Seit Wochen wabert der Diesel-Skandal durch die Medien. Kaum eine Nachrichtensendung des Deutschlandfunks, die ich meist morgens vor der Arbeit höre, während mich der erste Kaffee in die Welt zurück hievt, kommt ohne die nächste Anekdote aus der fabelhaften Welt der Automobilindustrie aus. Und trotzdem juckt es mich recht wenig, schließlich fahre ich ja Rad. Sage ich mir dann.

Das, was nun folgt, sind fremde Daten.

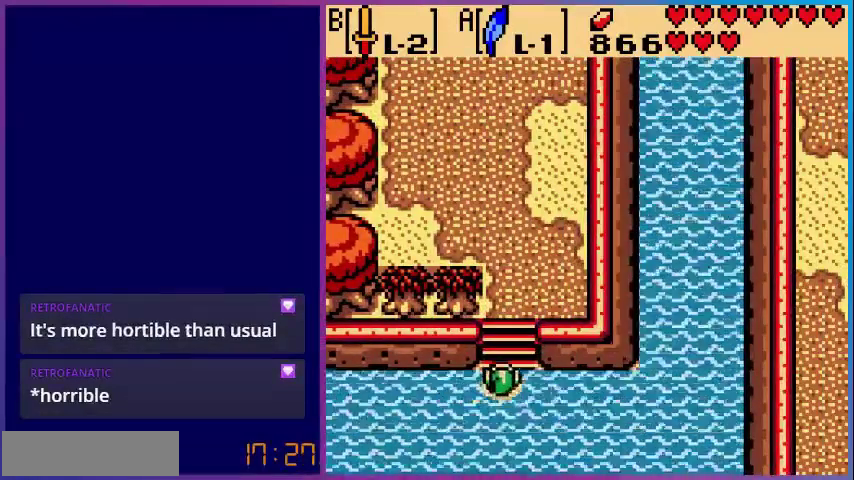
{"buttons": ["A", "DPAD_DOWN"], "events": [[40, "DPAD_DOWN", "down"], [320, "A", "down"]]}
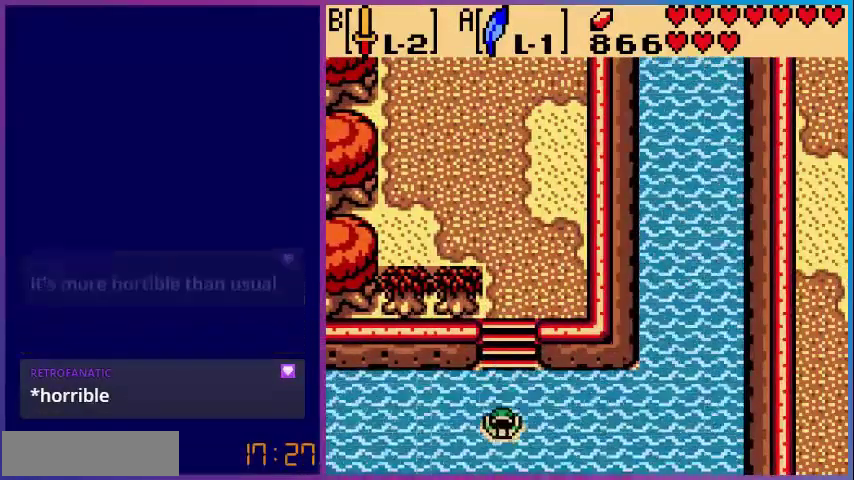
{"buttons": ["DPAD_DOWN"], "events": [[120, "A", "up"]]}
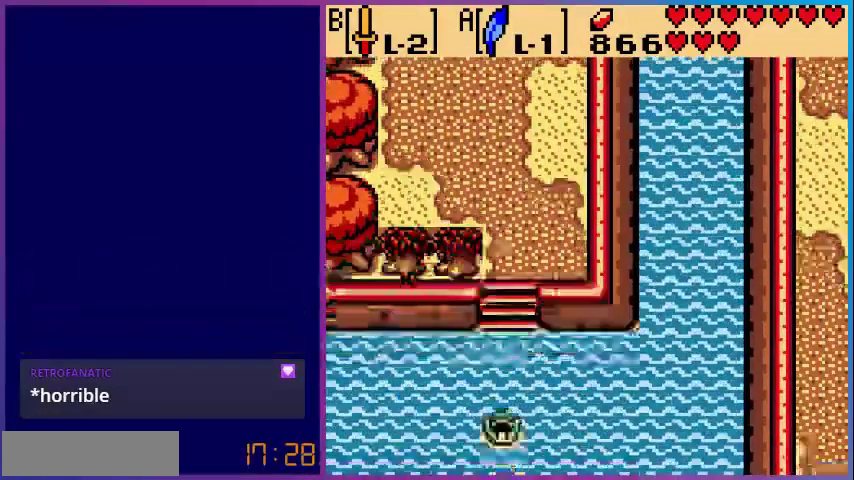
{"buttons": ["DPAD_LEFT"], "events": [[280, "DPAD_DOWN", "up"], [480, "DPAD_LEFT", "down"]]}
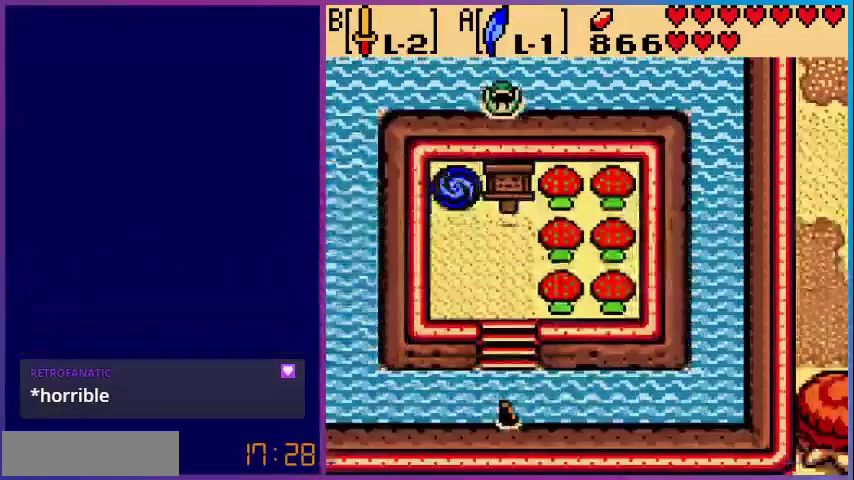
{"buttons": ["DPAD_LEFT"], "events": [[200, "A", "down"], [440, "A", "up"]]}
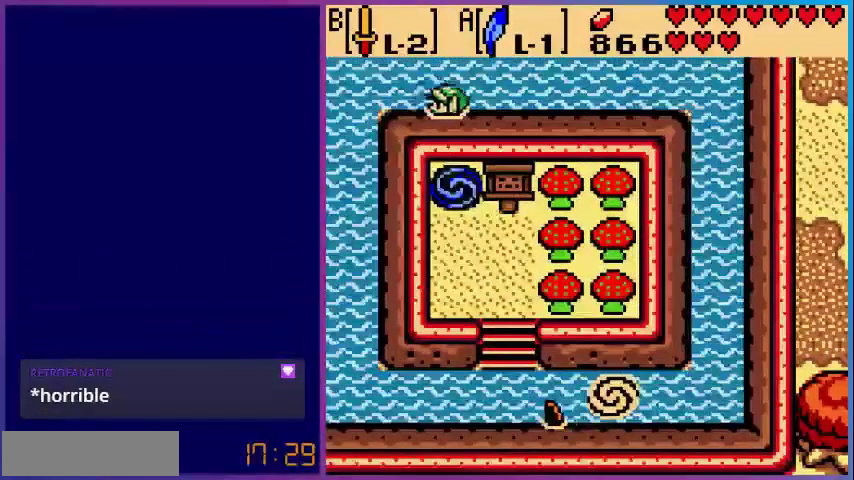
{"buttons": ["DPAD_DOWN"], "events": [[160, "A", "down"], [360, "DPAD_DOWN", "down"], [360, "DPAD_LEFT", "up"], [440, "A", "up"]]}
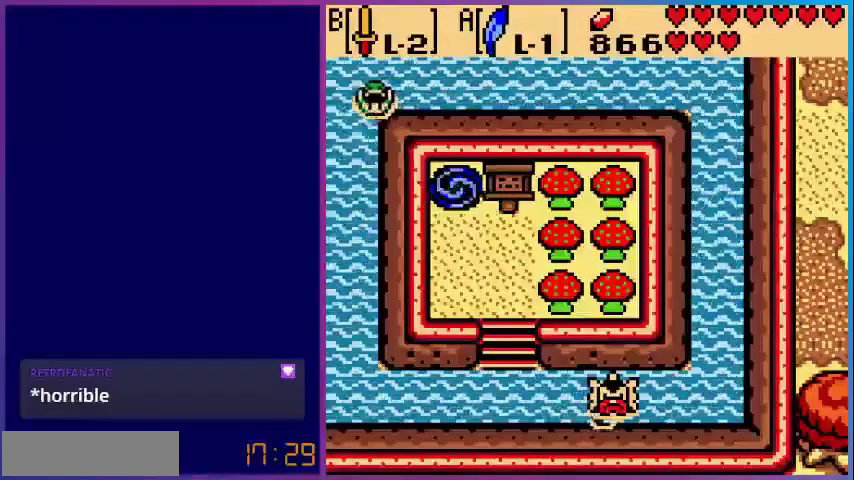
{"buttons": ["DPAD_DOWN"], "events": [[240, "A", "down"], [520, "A", "up"]]}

Nicht selten dünkt mir allerdings, dass ich mit dieser Schnellschussdiagnose, die am Küchentisch nicht selten in Häme ausartet, daneben liegen könnte. Mein Vater zum Beispiel wird nicht müde, mir zu verklickern, dass der Diesel-Skandal alles hätte: korrupte Industrielle, betrogene Verbraucher, Lobby-verseuchte Politiker, eine lobbylose Umwelt und einen Mittelstand, der seine Dienstleistungen demnächst per Park & Ride anbieten darf. Recht hat er, denke ich mir in einem Anflug revolutionären Grolls.
20 Minuten Radweg von Berlin-Kreuzberg nach Mitte reichen in der Regel allerdings völlig aus, um diesen Groll wieder vollständig in Häme zu verwandeln. Diese dämlichen Autofahrer haben es nicht anders verdient, denke ich mir allerspätestens nach der dritten Nahtoderfahrung. Und so bleibt häufig nicht viel mehr denn Unverständnis, wenn das Thema Diesel auf den Tisch kommt. Bei mir, bei Freunden, bei Kollegen.

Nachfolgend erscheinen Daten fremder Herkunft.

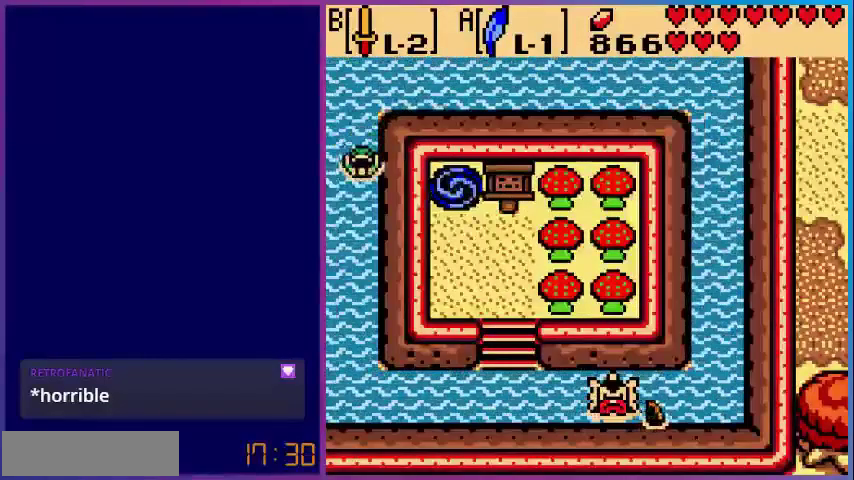
{"buttons": ["A", "DPAD_DOWN"], "events": [[280, "A", "down"]]}
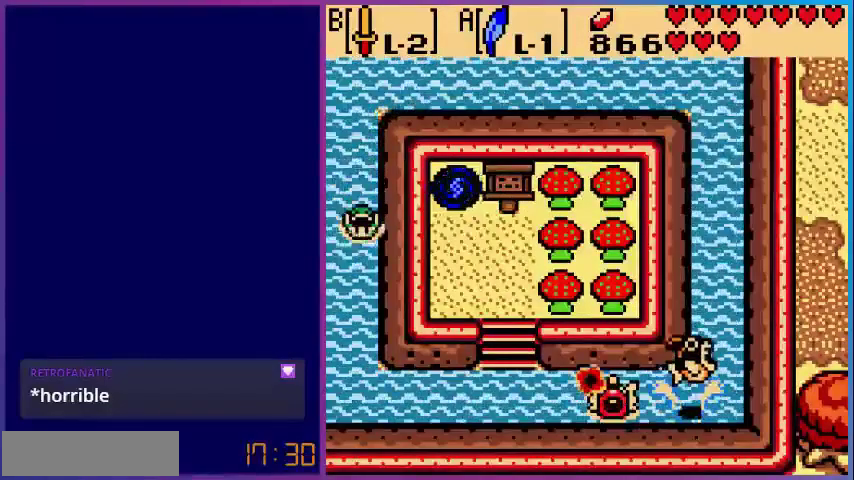
{"buttons": ["A", "DPAD_DOWN"], "events": [[120, "A", "up"], [400, "A", "down"]]}
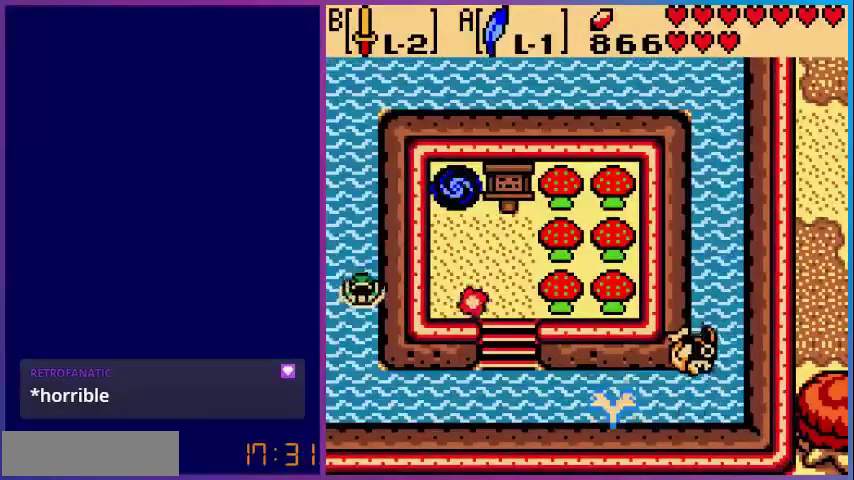
{"buttons": ["A", "DPAD_DOWN"], "events": [[240, "A", "up"], [480, "A", "down"]]}
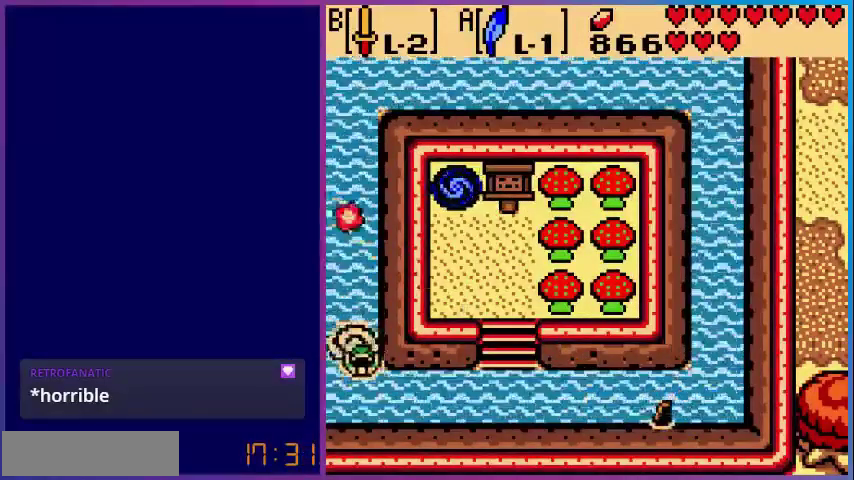
{"buttons": ["DPAD_RIGHT"], "events": [[120, "DPAD_RIGHT", "down"], [160, "DPAD_DOWN", "up"], [200, "A", "up"]]}
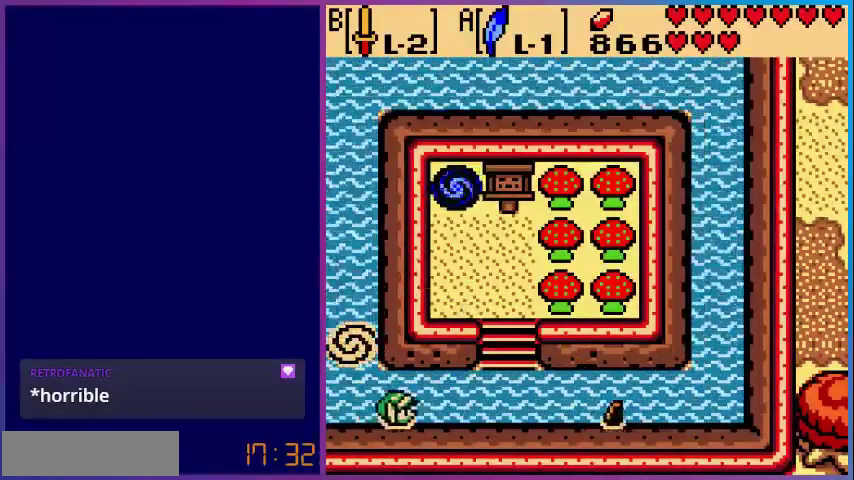
{"buttons": ["B", "DPAD_UP", "DPAD_RIGHT"], "events": [[80, "A", "down"], [280, "A", "up"], [320, "DPAD_UP", "down"], [440, "B", "down"]]}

Dass wir dabei sehr wahrscheinlich alle falsch liegen, wurde diese Woche ein weiteres Mal deutlich. So deutlich, dass ich den Diesel-Skandal wohl nicht mehr länger bloß beiseite schieben kann. Mein Tipping-Point. Jetzt sollen nämlich weder die Verbraucher noch die Konzerne die Zeche für den Skandal zahlen. So kurz vor den Wahlen in Hessen wäre das ja ein fatales Signal. Da greift man zu einem einfachen Trick, erhöht die nationalen Grenzwerte, legitimiert die Dreckschleudern nachträglich und zumindest bis die EU meckert – das dürfte erst nach den Landtagswahlen sein –, sind alle wieder glücklich. Fast.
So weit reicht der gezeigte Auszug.